Assume it is known that the probability of birth is equal in all months. What is the probability that in the STAT 1025 class of 120 students, exactly 20 students have their birthdays in either August or September? Solve using (i) the exact Binomial distribution, (ii) the Normal approximation to the Binomial distribution.
To calculate the probability using the exact Binomial distribution, we need to determine the probability of success and the number of trials.
In this case, the probability of success is the probability that a student's birthday falls in either August or September. Since it is known that the probability of birth is equal in all months, the probability of a student's birthday falling in either August or September is 2 out of 12, or 1/6. Thus, the probability of success is 1/6.

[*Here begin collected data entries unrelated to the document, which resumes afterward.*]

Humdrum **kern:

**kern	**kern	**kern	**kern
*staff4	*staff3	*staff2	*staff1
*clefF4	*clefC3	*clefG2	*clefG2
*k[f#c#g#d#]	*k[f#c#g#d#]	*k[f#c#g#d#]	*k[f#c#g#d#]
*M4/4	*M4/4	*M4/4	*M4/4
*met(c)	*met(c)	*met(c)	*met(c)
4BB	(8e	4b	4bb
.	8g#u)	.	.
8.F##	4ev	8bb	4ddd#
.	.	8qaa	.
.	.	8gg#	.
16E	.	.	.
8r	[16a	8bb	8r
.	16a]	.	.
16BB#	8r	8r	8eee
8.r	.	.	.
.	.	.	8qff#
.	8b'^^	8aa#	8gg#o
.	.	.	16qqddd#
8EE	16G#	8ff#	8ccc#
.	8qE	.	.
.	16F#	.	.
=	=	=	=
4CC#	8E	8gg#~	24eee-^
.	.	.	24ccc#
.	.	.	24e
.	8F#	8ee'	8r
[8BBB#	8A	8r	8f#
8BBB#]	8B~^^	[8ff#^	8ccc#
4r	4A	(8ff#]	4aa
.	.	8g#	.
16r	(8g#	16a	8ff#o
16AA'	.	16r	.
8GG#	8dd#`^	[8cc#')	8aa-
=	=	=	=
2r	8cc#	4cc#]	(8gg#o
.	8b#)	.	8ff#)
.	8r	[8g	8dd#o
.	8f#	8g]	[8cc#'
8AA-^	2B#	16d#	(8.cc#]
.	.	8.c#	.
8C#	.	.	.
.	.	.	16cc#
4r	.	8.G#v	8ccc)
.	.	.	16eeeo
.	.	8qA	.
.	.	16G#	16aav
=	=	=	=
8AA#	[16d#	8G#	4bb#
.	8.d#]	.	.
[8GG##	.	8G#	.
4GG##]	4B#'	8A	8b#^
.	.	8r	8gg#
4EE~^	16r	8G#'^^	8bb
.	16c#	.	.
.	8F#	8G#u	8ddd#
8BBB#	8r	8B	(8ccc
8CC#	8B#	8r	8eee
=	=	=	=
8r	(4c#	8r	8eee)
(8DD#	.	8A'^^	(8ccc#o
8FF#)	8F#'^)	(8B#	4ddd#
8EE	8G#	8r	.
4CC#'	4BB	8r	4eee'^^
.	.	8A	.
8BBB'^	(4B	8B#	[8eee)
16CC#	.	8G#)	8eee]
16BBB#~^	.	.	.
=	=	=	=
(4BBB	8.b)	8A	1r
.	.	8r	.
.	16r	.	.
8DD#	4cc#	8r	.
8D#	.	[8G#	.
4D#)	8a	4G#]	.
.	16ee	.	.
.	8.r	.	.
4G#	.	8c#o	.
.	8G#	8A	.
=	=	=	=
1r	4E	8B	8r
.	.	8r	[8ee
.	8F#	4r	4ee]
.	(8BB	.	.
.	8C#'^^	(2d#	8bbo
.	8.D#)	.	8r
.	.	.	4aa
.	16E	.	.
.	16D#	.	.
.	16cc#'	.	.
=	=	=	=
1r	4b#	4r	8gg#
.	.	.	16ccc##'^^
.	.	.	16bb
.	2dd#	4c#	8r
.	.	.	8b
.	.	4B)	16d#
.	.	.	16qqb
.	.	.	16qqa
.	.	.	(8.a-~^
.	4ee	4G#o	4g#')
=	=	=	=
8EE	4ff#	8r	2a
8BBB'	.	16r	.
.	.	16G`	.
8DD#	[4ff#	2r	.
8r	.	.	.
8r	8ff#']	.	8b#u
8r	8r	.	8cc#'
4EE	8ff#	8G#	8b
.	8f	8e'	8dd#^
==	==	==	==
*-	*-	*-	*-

The number of trials is the total number of students in the STAT 1025 class, which is 120.
To calculate the probability using the exact Binomial distribution, we can use the following formula:
P(X = k) = (n choose k) * p^k * (1 - p)^(n - k)
Where:
- P(X = k) is the probability of exactly k successes
- n is the number of trials
- k is the number of successes
- p is the probability of success
Substituting the given values into the formula, we have:
P(X = 20) = (120 choose 20) * (1/6)^20 * (5/6)^(120 - 20)
To calculate this value, you can use a calculator, statistical software, or an online binomial probability calculator.